Quão preponderante será a geração distribuída vis-à-vis a geração centralizada?

Hoje a geração solar distribuída, que é a grande maioria desse mercado, está na ordem de 4 mil MW de um total de 170 mil MW. 

Ainda é muito pequeno, mas cresce a uma taxa vertiginosa, porque é um modelo muito calcado num subsídio muito rico para o consumidor, inclusive oneroso para os demais… Eu posso falar com propriedade porque eu invisto na geração distribuída, mas também estou do lado de redes. 

Quanto é esse subsídio hoje?

Ele é um subsídio oculto, que é o pior tipo que tem, porque não é explícito. Não tem uma lei do Congresso que fala: ‘vamos dar X reais de tarifa social de baixa renda durante os próximos 10 anos e vai custar tanto’. Esse é um subsídio que não tem limite, porque ele vem desse sistema de compensação e o subsídio se dá porque o prossumidor (quem é ao mesmo tempo produtor e consumidor) tem uma hora do dia que ele gera e uma hora do dia que ele usa a rede (nos dias nublados ou à noite). E ele não paga absolutamente nada de tarifa de transmissão que traz a energia das grandes usinas para as cidades. Não paga nenhum encargo setorial que está incidindo sobre essa conta, por exemplo o subsídio da baixa renda, da irrigação… tudo que o Congresso coloca na tarifa ele não paga. Só os demais. Por último, ele paga uma taxa mínima para a distribuidora. Uma taxa tão mínima que não paga nem os custos de nada. É uma coisa ridícula. Esse montante que é removido da conta dele… ele abate o que ele consome e vende o excedente. Só para você ter uma ideia da proporção: essa energia que eu sou obrigado a recomprar é 6x mais cara do que se a Energisa comprasse num grande parque solar num leilão.  

Ele está me devolvendo energia ao preço de varejo. Eu compro energia no atacado. 

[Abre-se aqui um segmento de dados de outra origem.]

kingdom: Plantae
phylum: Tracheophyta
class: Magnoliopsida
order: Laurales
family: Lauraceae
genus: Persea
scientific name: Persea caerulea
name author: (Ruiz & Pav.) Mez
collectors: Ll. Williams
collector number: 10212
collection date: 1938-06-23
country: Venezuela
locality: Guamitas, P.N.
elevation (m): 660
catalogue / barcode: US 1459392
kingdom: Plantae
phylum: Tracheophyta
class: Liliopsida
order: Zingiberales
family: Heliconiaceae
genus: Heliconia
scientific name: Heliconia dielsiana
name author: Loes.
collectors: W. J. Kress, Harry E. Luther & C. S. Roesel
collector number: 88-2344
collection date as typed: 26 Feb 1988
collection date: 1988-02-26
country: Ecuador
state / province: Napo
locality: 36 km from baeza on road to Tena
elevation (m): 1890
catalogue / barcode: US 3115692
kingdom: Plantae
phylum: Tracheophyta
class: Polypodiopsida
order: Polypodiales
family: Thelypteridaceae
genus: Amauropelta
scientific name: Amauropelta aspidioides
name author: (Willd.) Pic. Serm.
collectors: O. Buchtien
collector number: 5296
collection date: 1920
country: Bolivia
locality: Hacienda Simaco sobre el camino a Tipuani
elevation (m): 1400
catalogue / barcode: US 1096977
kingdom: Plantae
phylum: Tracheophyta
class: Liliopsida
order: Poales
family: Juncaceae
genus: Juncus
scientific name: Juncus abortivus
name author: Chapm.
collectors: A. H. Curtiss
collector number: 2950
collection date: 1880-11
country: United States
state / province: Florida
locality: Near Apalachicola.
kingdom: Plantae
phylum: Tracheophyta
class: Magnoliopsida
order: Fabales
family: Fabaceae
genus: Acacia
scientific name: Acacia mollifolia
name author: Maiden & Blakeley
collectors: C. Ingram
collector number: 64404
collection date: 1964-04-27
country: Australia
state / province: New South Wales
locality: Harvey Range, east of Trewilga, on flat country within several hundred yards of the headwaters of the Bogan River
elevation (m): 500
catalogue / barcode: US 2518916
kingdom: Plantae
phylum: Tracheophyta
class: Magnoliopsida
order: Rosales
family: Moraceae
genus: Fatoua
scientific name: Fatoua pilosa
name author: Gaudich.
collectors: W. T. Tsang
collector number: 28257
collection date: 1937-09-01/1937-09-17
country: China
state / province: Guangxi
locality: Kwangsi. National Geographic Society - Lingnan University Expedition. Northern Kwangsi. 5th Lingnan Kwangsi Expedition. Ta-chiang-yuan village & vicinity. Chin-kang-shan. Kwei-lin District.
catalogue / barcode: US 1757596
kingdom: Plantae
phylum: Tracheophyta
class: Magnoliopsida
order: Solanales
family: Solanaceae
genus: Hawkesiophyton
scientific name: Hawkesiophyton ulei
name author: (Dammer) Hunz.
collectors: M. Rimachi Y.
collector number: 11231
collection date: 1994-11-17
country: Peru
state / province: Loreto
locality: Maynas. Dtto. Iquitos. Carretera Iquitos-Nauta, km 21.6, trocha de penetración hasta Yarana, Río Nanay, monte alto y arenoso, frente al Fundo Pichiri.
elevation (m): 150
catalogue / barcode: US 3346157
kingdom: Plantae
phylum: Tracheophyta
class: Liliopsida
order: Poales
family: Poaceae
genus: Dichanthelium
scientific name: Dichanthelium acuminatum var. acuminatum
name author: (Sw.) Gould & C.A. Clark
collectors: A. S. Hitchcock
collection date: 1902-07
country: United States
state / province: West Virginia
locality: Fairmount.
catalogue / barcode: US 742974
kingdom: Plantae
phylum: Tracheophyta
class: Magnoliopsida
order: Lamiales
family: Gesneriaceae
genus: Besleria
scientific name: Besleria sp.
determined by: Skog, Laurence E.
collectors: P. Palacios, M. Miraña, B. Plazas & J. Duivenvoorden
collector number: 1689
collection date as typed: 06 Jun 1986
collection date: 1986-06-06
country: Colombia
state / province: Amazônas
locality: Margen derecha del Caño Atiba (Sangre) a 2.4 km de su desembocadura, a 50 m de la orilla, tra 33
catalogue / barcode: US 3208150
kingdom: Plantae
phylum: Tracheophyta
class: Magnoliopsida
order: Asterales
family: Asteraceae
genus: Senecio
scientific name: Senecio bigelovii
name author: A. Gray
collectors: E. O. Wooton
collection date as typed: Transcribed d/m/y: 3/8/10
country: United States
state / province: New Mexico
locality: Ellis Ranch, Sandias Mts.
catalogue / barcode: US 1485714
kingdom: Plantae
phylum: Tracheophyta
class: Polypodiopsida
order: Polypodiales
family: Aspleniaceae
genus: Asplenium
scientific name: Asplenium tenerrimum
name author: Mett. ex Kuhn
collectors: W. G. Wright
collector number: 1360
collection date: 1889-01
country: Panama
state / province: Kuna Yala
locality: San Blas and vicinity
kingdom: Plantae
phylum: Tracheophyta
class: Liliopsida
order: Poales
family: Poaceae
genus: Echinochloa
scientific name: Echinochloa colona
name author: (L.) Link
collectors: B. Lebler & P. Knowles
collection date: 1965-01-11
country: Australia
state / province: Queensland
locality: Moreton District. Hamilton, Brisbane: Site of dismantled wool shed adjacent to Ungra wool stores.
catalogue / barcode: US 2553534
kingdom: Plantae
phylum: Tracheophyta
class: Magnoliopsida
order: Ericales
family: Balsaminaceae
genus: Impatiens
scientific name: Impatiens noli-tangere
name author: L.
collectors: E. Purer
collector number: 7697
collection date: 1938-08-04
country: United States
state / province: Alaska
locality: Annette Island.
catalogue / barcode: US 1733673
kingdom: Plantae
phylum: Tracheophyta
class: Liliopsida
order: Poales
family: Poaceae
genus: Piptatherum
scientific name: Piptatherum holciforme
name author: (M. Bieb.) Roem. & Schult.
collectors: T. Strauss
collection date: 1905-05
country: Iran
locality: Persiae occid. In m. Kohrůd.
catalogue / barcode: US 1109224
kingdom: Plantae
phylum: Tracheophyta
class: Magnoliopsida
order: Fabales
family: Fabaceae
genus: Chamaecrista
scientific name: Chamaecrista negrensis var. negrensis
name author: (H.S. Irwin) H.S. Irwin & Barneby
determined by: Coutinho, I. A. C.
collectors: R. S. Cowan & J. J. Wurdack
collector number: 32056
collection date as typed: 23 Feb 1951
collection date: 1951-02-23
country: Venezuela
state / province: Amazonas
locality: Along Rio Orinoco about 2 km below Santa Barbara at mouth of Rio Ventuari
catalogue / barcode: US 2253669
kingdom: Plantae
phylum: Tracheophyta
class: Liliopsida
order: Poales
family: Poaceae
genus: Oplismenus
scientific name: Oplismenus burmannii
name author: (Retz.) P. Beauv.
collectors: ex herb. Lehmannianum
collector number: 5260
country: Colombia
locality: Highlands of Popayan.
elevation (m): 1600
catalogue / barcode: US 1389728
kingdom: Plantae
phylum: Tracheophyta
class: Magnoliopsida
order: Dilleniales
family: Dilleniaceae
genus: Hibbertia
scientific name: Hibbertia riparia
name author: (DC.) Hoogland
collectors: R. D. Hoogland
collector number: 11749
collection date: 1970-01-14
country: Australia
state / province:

Como seria um modelo justo?

O que ele deveria fazer é pagar pela bateria que eu sou. A empresa de distribuição de energia é uma grande bateria à disposição desse cara. Hoje está sem sol? Ele puxa da gente. Tá de noite? Ele puxa da gente. E ele não paga nada por isso. Ele deveria pagar como todo mundo paga. Não somos contra a geração distribuída até porque ela gera também benefícios, como reduzir perdas técnicas… É uma escolha. Mas do jeito que está é socialmente injusto e insustentável porque vai gerar uma escalada de preço para aqueles que não estão optantes. Há uma transferência de renda de quem não usa para quem usa.